BEGIN SOURCE TEXT

A very detailed article by the great Bill Barnwell. Here are the excerpts

 

101. The Panthers' defense

It's tough to swallow when you lose the Super Bowl by 14 points, but the Carolina defense has a lot to be proud of after delivering an exceptional effort Sunday night. While the offense misfired, made ugly mistakes, and left the defense in poor positions, Sean McDermott's unit did everything it could to keep the Panthers in the game. The Panthers didn't collapse until late in the fourth quarter, when a Cam Newton fumble gave the Broncos the ball on the 4-yard line and set Denver up for a game-sealing touchdown.

81. Cam Newton

This is the same Newton who clearly played through injuries behind a porous offensive line last year for a Panthers team that was falling rapidly out of playoff contention, the one who rushed back from a car accident to suit up for a 5-8-1 team. The one who screwed up his Florida career so badly that he had to transfer to a junior college before working his way back into becoming the first overall pick. Does anybody really think that a veteran team with Thomas Davis -- who suited up with an arm that looked like a football yesterday -- would get behind a quarterback and treat him like an unquestioned leader if he was a fraud? The idea that Newton is soft or unable to overcome adversity is unsupported by his entire career up to that one play.

END SOURCE TEXT

→ WHAT TO WORK ON:
1. Can you return everything in the Panthers article from "101. The Panthers'" down to "a game-sealing touchdown.", copied word for word?
2. Could you resume the Panthers Super Bowl article, writing on from the point where it stops?

BEGIN RECORDS SHOWN

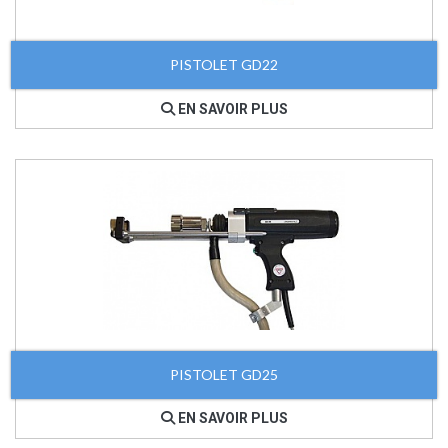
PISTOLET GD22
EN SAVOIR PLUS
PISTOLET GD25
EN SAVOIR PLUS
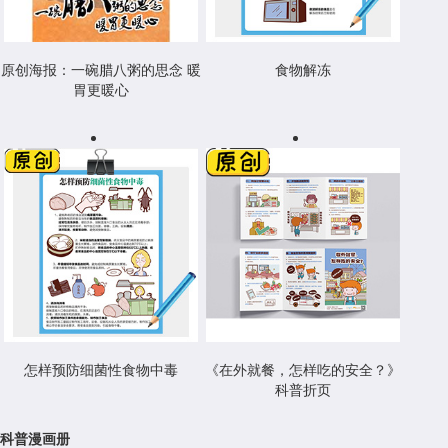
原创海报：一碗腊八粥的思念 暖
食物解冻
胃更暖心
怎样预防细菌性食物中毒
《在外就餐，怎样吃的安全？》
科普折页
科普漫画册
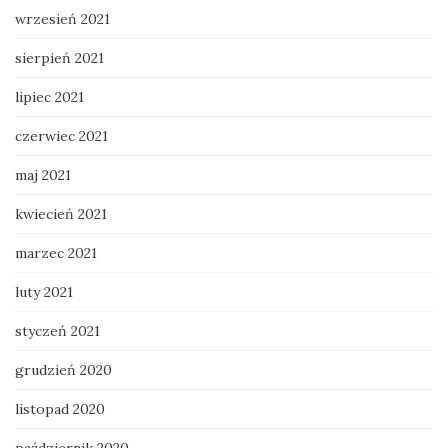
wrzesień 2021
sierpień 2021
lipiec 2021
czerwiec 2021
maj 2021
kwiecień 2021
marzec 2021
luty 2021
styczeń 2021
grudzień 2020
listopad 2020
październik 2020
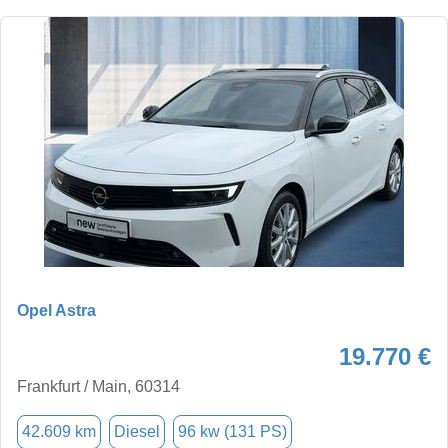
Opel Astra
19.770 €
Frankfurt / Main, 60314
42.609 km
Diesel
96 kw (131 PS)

END RECORDS SHOWN
BEGIN RECORDS SHOWN

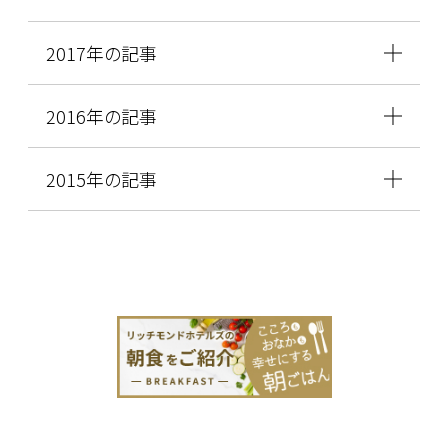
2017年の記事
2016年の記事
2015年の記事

END RECORDS SHOWN
BEGIN RECORDS SHOWN

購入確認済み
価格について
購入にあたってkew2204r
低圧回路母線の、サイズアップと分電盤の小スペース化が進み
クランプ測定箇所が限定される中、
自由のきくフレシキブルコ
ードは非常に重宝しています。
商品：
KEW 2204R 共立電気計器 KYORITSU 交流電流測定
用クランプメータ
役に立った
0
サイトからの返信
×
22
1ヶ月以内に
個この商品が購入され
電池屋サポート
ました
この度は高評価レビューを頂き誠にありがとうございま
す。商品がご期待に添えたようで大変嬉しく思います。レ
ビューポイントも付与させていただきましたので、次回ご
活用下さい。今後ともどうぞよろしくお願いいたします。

END RECORDS SHOWN

→ OUTPUTS BY TASK:
1.
101. The Panthers' defense

It's tough to swallow when you lose the Super Bowl by 14 points, but the Carolina defense has a lot to be proud of after delivering an exceptional effort Sunday night. While the offense misfired, made ugly mistakes, and left the defense in poor positions, Sean McDermott's unit did everything it could to keep the Panthers in the game. The Panthers didn't collapse until late in the fourth quarter, when a Cam Newton fumble gave the Broncos the ball on the 4-yard line and set Denver up for a game-sealing touchdown.

2.
60. Peyton Manning

You know what, though? If anybody ever deserves to have a playoff game in which he is carried to a victory by his teammates, as Football Outsiders noted, it's Peyton Manning. Peyton had shockingly little support from his teammates in the playoffs early in his career (http://www.footballperspective.com/guest-post-brady-vs-manning-and-playoff-support/, when the labels which would become unfairly associated with his playoff performance began to take shape. He's still the greatest quarterback in NFL history, and now he has a second ring to cement his legacy as such.

41. Ron Rivera

The famously aggressive Rivera also passed up an opportunity to go for two after Carolina's only touchdown, when Talib went offsides on a PAT attempt. The penalty would have given Carolina the chance of converting from the 1-yard line, where they would have had the league's second-best short-yardage rushing attack against the second-worst short-yardage rushing defense. The odds are heavily weighted in favor of converting from a yard out there, to the extent that going for two would have been the obvious move. The Panthers then subsequently ran the clock bizarrely during the end of the first half, with their two-minute drill petering out around midfield. Rivera's one of the league's best in-game tacticians, but that wasn't on display Sunday.

6. Wade Phillips

Last time out, the name of the game was coverage. Phillips blitzed less frequently and sent fewer men after the quarterback on pass plays than he had in any game since the 2007 season. This time, Phillips decided to blitz Newton and see what happened. Denver pushed players into the box and sent five or more men on 51 percent of Carolina's pass plays, pressuring Newton on 44.9 percent of his attempts. ESPN Stats & Information notes that Newton was blitzed 25 times, the second-highest total in Super Bowl history, and pressured on 21 of his dropbacks, which is tied for the second-highest figure with a man who had a much happier Sunday, John Elway.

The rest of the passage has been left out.